Summarized highlights are included below but please refer to the full guidance documents for the exact recommendations.
Key information about this update:
Healthcare providers in nursing homes should continue to follow the core infection prevention and control practices for nursing homes during the SARS-CoV-2 pandemic as outlined in the recommendations specific to nursing homes and outlined in the primary infection prevention and control guidance as well as the guidance for risk assessment and work restrictions for healthcare personnel.
- Screening testing for healthcare personnel in nursing homes is now associated with community transmission level instead of test positivity.
- During an outbreak response in nursing homes, options for more targeted contact tracing have been added.
- In general, assisted living communities should follow the guidance for Retirement Communities and Independent Living | CDC. However, in circumstances when healthcare is being delivered (e.g., by home health agency, staff providing care for a resident with SARS-CoV-2 infection), assisted living communities should follow the IPC recommendations in this guidance.

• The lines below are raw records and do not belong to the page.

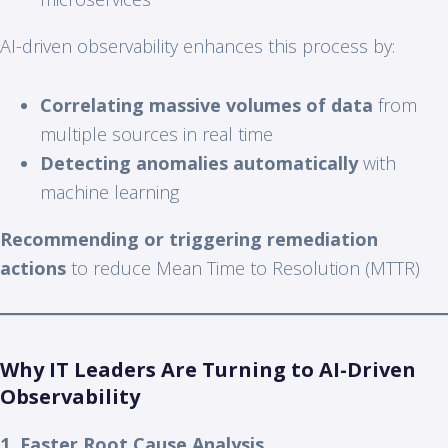
AI-driven observability enhances this process by:
Correlating massive volumes of data
from
multiple sources in real time
Detecting anomalies automatically
with
machine learning
Recommending or triggering remediation
actions
to reduce Mean Time to Resolution (MTTR)
Why IT Leaders Are Turning to AI-Driven
Observability
1. Faster Root Cause Analysis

- CDC continues to recommend having a process to identify healthcare personnel, patients, and visitors with symptoms or exposure to SARS-CoV-2 prior to entering a facility.

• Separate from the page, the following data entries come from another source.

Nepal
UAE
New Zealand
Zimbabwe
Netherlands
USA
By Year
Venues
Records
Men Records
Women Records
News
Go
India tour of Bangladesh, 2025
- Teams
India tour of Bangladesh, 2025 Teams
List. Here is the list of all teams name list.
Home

- CDC continues to recommend source control for everyone in a healthcare setting, and has clarified recommendations for healthcare personnel, patients, and visitors, to better align with community guidance. This includes a few limited circumstances where fully vaccinated individuals in counties with low to moderate community transmission could choose not to wear source control.
- There are no changes to the PPE recommended for the care of patients with suspected or confirmed SARS-CoV-2 infection.
- Quarantine is no longer recommended for fully vaccinated patients with exposure to SARS-CoV-2 or those patients who have had SARS-CoV-2 infection in the prior 90 days.
- The timing of SARS-CoV-2 testing after higher-risk exposure for healthcare personnel and close contact for patients has been clarified.
- There are no changes to the guidance for managing healthcare personnel with SARS-CoV-2 infection (return to work guidance) or exposure to SARS-CoV-2 (risk assessment guidance), including the definition of “higher-risk exposure.”